Desjani odezwała się niechętnie:

— Zazwyczaj procedura wygląda w ten sposób, że po zaproponowaniu planu następuje faza dyskusji, a następnie głosowanie dowódców w celu zatwierdzenia wybranego rozwiązania.

— Głosowanie? — Geary nie potrafił ukryć zdziwienia. Nic dziwnego, że admirał Bloch zachowywał się czasem jak polityk w trakcie kampanii. — Kiedy zamierzacie rozpocząć tę cholerną dyskusję?

— Nie zostałam zaznajomiona z… — Desjani skrzywiła się.
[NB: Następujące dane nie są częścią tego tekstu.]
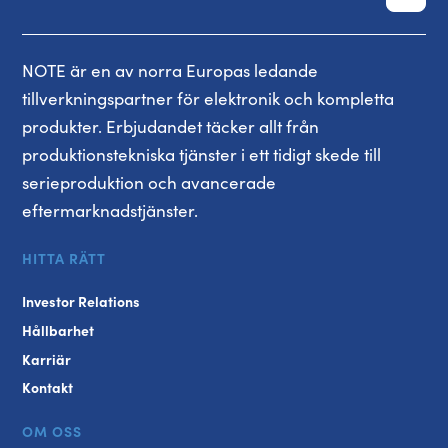
NOTE är en av norra Europas ledande
tillverkningspartner för elektronik och kompletta
produkter. Erbjudandet täcker allt från
produktionstekniska tjänster i ett tidigt skede till
serieproduktion och avancerade
eftermarknadstjänster.
HITTA RÄTT
Investor Relations
Hållbarhet
Karriär
Kontakt
OM OSS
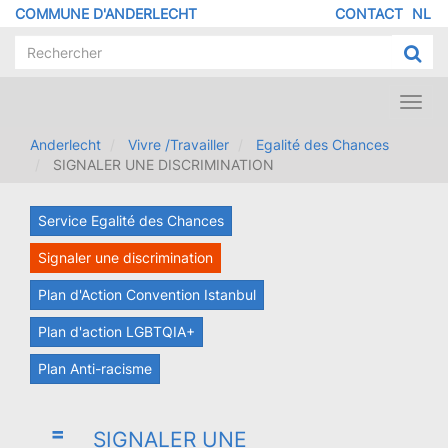
Aller
COMMUNE D'ANDERLECHT
CONTACT
NL
MENU
au
contenu
PIED
principal
DE
PAGE
Toggl
navig
Anderlecht
Vivre /Travailler
Egalité des Chances
SIGNALER UNE DISCRIMINATION
Service Egalité des Chances
Signaler une discrimination
Plan d'Action Convention Istanbul
Plan d'action LGBTQIA+
Plan Anti-racisme
SIGNALER UNE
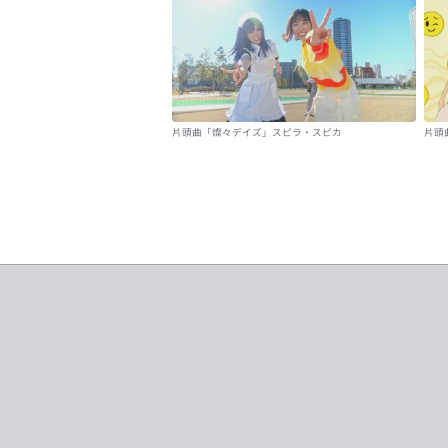
片頭曲「燦々デイズ」スピラ・スピカ
片頭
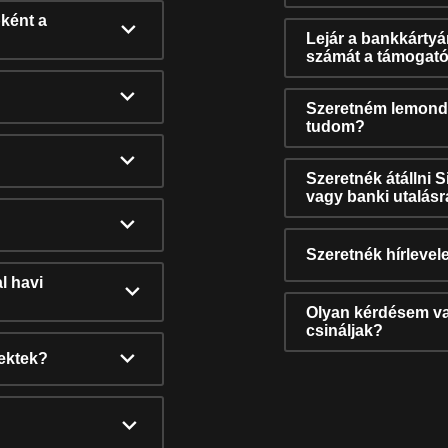
ként a
Lejár a bankkárty
számát a támogató
Szeretném lemonda
tudom?
Szeretnék átállni 
vagy banki utalás
Szeretnék hírlevele
l havi
Olyan kérdésem van
csináljak?
nektek?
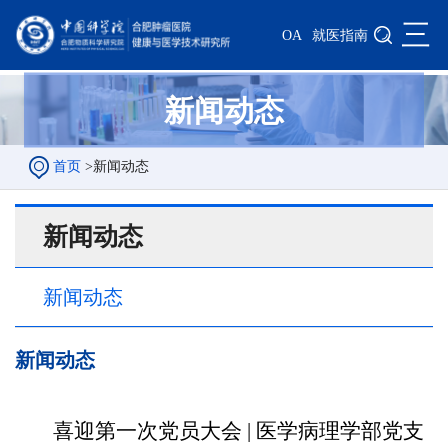
三
OA
就医指南
新闻动态
首页
>
新闻动态
新闻动态
新闻动态
新闻动态
喜迎第一次党员大会 | 医学病理学部党支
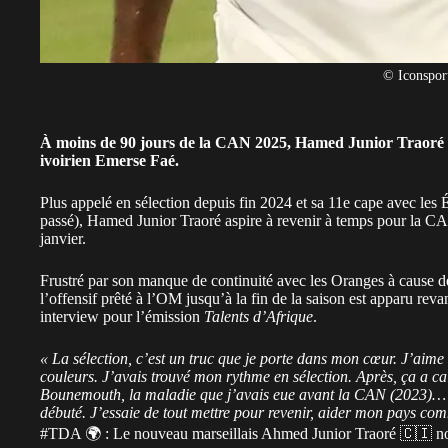
© Iconspor
À moins de 90 jours de la CAN 2025, Hamed Junior Traoré a
ivoirien Emerse Faé.
Plus appelé en sélection depuis fin 2024 et sa 11e cape avec les
É
passé), Hamed Junior Traoré aspire à revenir à temps pour la C
janvier.
Frustré par son manque de continuité avec les Oranges à cause d
l’offensif prêté à
l’OM
jusqu’à la fin de la saison est apparu re
interview pour l’émission
Talents d’Afrique
.
« La sélection, c’est un truc que je porte dans mon cœur. J’aim
couleurs. J’avais trouvé mon rythme en sélection. Après, ça a c
Bounemouth, la maladie que j’avais eue avant la CAN (2023)… D
débuté. J’essaie de tout mettre pour revenir, aider mon pays co
#TDA
🌍 : Le nouveau marseillais Ahmed Junior Traoré 🇨🇮 nous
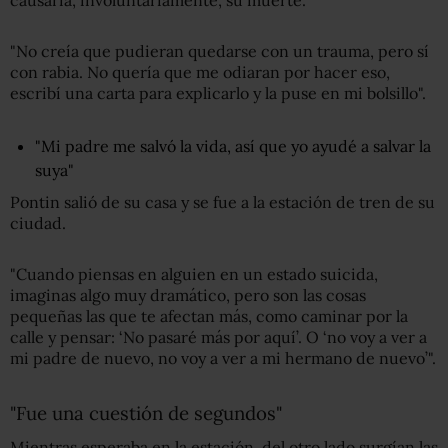
causaría, involuntariamente, su muerte.
"No creía que pudieran quedarse con un trauma, pero sí
con rabia. No quería que me odiaran por hacer eso,
escribí una carta para explicarlo y la puse en mi bolsillo".
"Mi padre me salvó la vida, así que yo ayudé a salvar la
suya"
Pontin salió de su casa y se fue a la estación de tren de su
ciudad.
"Cuando piensas en alguien en un estado suicida,
imaginas algo muy dramático, pero son las cosas
pequeñas las que te afectan más, como caminar por la
calle y pensar: ‘No pasaré más por aquí’. O ‘no voy a ver a
mi padre de nuevo, no voy a ver a mi hermano de nuevo’".
"Fue una cuestión de segundos"
Mientras esperaba en la estación, del otro lado surgían las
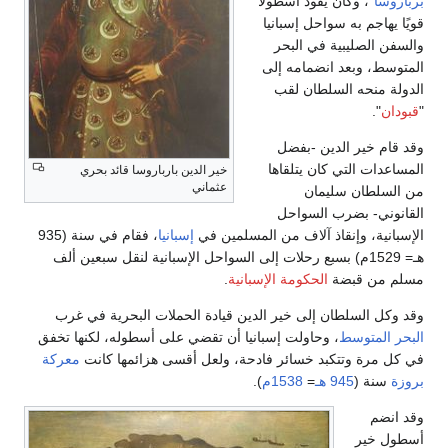
برباروسا
"، وكان يقود أسطولاً
قويًا يهاجم به سواحل إسبانيا
والسفن الصليبية في البحر
المتوسط، وبعد انضمامه إلى
الدولة منحه السلطان لقب
"
قبودان
".
وقد قام خير الدين -بفضل
المساعدات التي كان يتلقاها
خير الدين بارباروسا قائد بحري
عثماني
من السلطان سليمان
القانوني- بضرب السواحل
الإسبانية، وإنقاذ آلاف من المسلمين في
إسبانيا
، فقام في سنة (935
هـ= 1529م) بسبع رحلات إلى السواحل الإسبانية لنقل سبعين ألف
مسلم من قبضة
الحكومة الإسبانية
.
وقد وكل السلطان إلى خير الدين قيادة الحملات البحرية في غرب
البحر المتوسط
، وحاولت إسبانيا أن تقضي على أسطوله، لكنها تخفق
في كل مرة وتتكبد خسائر فادحة، ولعل أقسى هزائمها كانت
معركة
بروزة
سنة (
945 هـ
=
1538م
).
وقد انضم
أسطول خير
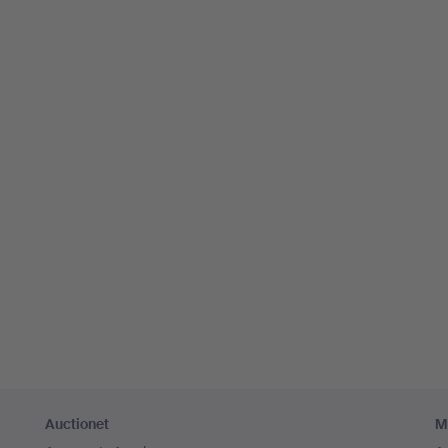
Auctionet
M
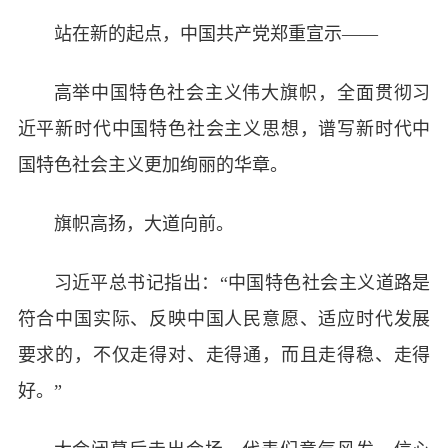
站在新的起点，中国共产党郑重宣示——
高举中国特色社会主义伟大旗帜，全面贯彻习
近平新时代中国特色社会主义思想，谱写新时代中
国特色社会主义更加绚丽的华章。
旗帜高扬，大道向前。
习近平总书记指出：“中国特色社会主义道路是
符合中国实际、反映中国人民意愿、适应时代发展
要求的，不仅走得对、走得通，而且走得稳、走得
好。”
— Nie mamy czasu na wysłuchiwanie wykładów o rysie historycznym obecnych procedur floty. Nie mamy czasu na dywagowanie, co robić. Może nie posiadam wiedzy na temat nowych zwyczajów i bieżących wydarzeń, ale wiem jedno — siedzenie i czekanie z założonymi rękami to najgorsze z możliwych rozwiązań. Brak decyzji oznacza wyrok śmierci dla wielu, jeśli nie wszystkich okrętów. Musimy działać, i to szybko, bo zostało nam niewiele czasu. Nie będzie żadnych głosowań, póki ja tu dowodzę. Jestem otwarty na wszelkie sugestie i propozycje. Żądam od was zaangażowania, ale to ja wydaję rozkazy. Przecież tego właśnie chcieliście! Pragnęliście, żeby „Black Jack” Geary wydostał was z tego burdelu, czyż nie? I zrobię to, ale, na żywe światło gwiazd, w taki sposób, jaki uznam za najlepszy.